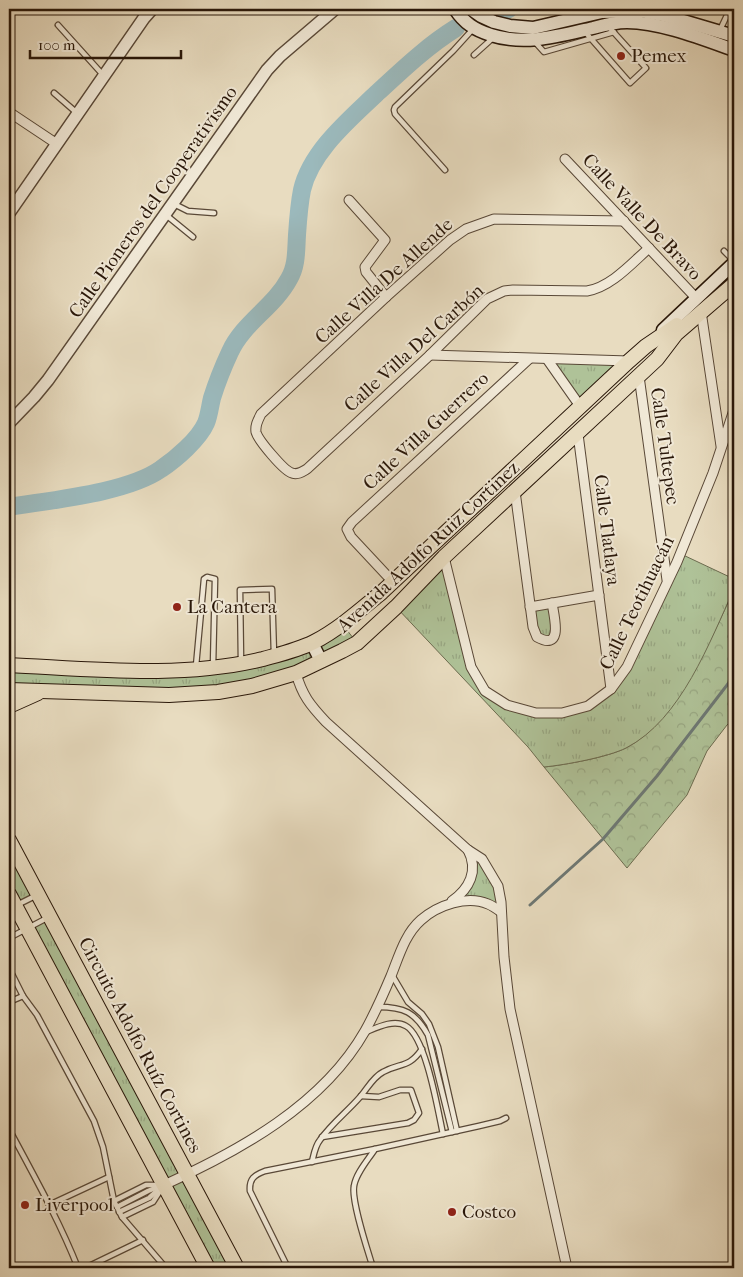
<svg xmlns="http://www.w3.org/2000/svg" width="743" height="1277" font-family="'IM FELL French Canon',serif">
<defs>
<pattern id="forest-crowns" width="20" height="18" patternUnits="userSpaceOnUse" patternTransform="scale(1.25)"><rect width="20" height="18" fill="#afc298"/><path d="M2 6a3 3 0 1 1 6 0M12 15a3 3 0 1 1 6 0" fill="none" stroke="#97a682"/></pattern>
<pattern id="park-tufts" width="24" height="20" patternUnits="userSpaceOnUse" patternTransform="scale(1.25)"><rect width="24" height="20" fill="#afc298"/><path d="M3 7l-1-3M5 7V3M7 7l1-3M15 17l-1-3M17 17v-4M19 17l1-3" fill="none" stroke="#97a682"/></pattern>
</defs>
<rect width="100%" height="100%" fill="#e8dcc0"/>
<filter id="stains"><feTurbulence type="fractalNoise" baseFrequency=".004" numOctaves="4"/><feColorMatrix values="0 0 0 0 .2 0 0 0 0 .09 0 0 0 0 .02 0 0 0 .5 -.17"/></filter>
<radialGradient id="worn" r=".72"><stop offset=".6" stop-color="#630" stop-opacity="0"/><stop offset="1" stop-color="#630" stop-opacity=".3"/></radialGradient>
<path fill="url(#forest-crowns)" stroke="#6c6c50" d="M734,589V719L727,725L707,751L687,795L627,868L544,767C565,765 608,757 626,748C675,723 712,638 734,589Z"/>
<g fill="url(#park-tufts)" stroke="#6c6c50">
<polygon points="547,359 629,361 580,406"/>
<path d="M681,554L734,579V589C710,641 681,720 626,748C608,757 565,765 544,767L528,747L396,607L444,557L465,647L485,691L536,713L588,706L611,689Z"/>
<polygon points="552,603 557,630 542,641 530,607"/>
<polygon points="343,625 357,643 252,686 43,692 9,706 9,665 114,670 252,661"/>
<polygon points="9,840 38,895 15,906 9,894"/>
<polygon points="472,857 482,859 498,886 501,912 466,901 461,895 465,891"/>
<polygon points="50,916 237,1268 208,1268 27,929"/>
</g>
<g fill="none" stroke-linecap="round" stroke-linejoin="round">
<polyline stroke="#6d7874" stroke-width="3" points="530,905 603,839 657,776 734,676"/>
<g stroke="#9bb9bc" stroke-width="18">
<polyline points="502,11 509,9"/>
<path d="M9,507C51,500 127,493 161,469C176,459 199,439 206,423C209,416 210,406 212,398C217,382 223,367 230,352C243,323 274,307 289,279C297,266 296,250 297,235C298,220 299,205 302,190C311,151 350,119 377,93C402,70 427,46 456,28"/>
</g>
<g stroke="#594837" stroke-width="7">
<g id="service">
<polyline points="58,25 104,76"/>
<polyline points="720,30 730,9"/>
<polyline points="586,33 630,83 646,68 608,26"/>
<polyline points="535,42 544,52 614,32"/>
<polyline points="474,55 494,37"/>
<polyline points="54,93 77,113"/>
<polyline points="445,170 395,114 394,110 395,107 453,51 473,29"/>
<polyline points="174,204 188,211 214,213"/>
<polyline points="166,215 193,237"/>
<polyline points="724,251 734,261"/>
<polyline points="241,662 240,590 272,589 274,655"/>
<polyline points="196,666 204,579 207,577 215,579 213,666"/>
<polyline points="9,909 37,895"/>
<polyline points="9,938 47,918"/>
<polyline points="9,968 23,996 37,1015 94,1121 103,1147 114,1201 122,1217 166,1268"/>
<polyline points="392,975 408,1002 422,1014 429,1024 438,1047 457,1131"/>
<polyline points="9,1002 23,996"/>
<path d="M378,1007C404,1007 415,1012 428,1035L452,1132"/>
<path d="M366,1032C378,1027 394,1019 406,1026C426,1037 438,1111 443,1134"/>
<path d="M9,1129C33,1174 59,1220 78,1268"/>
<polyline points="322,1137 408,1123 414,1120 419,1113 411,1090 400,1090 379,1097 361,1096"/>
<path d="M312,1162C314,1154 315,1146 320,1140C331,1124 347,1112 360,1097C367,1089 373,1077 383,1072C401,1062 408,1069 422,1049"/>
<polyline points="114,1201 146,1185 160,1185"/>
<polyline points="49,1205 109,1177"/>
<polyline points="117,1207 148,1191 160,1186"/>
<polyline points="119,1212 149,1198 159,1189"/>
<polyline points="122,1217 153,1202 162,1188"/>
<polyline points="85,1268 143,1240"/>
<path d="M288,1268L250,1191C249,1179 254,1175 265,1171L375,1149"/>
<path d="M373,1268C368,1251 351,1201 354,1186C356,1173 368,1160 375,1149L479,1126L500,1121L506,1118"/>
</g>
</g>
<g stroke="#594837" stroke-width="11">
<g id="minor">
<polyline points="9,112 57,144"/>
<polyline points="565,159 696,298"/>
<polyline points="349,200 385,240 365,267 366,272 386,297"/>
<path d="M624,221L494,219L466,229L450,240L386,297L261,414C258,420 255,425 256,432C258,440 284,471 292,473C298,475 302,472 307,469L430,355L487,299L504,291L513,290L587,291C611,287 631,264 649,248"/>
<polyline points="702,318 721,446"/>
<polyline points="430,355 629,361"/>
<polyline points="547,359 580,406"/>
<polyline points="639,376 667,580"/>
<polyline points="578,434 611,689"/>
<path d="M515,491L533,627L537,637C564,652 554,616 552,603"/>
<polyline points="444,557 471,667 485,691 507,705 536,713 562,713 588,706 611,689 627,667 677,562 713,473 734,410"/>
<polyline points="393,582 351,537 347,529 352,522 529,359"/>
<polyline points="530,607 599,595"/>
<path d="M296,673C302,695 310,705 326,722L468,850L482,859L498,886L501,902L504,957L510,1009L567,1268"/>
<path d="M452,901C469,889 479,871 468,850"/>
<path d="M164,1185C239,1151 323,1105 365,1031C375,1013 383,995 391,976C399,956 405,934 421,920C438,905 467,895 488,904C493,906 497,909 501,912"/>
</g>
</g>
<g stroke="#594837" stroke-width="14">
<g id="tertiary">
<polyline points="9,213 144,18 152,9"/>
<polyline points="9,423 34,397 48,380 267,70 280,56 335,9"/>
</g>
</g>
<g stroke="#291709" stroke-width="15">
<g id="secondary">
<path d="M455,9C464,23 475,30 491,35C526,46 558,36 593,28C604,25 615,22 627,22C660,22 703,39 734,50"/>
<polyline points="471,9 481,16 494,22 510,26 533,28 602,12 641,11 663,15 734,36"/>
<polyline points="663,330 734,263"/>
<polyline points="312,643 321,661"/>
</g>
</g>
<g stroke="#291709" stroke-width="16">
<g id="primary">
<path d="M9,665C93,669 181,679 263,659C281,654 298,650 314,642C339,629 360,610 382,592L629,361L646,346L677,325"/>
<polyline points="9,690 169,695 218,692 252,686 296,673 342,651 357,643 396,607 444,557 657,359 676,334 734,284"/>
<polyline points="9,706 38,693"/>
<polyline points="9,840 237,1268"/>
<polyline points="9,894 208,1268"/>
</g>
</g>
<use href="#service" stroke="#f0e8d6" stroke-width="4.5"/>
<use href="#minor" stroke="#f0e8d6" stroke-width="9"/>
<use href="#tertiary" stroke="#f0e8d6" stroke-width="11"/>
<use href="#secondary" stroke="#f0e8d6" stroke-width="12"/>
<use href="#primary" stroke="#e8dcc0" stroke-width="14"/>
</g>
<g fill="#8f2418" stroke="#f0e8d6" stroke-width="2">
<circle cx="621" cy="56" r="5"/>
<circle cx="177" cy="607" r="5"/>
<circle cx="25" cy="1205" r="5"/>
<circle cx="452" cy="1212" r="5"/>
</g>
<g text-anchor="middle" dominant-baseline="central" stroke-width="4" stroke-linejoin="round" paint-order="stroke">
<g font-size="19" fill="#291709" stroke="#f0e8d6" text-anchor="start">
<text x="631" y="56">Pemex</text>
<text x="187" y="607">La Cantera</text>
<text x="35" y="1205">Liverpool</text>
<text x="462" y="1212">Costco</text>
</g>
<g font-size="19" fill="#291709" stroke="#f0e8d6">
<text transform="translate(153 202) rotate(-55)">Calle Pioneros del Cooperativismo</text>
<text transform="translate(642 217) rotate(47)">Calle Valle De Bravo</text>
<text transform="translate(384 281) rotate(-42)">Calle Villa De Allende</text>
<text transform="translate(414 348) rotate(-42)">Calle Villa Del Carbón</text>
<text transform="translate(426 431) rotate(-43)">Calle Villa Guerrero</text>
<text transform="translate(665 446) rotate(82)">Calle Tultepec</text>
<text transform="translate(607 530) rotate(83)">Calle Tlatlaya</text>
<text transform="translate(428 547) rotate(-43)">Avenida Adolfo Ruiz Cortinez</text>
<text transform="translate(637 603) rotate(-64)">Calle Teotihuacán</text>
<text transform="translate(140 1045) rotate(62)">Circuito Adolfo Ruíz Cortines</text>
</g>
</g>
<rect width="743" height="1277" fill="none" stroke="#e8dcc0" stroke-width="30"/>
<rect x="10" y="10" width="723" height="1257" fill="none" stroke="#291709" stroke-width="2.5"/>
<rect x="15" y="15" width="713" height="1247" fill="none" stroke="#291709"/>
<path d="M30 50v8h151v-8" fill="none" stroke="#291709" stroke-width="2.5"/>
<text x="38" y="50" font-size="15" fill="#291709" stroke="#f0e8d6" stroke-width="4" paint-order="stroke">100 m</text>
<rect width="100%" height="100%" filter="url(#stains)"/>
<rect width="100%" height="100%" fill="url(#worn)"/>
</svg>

┄┄┄┄┄┄┄┄┄┄

Consider the material above. Report how many of its lines contain the word "worn", and nothing more.

2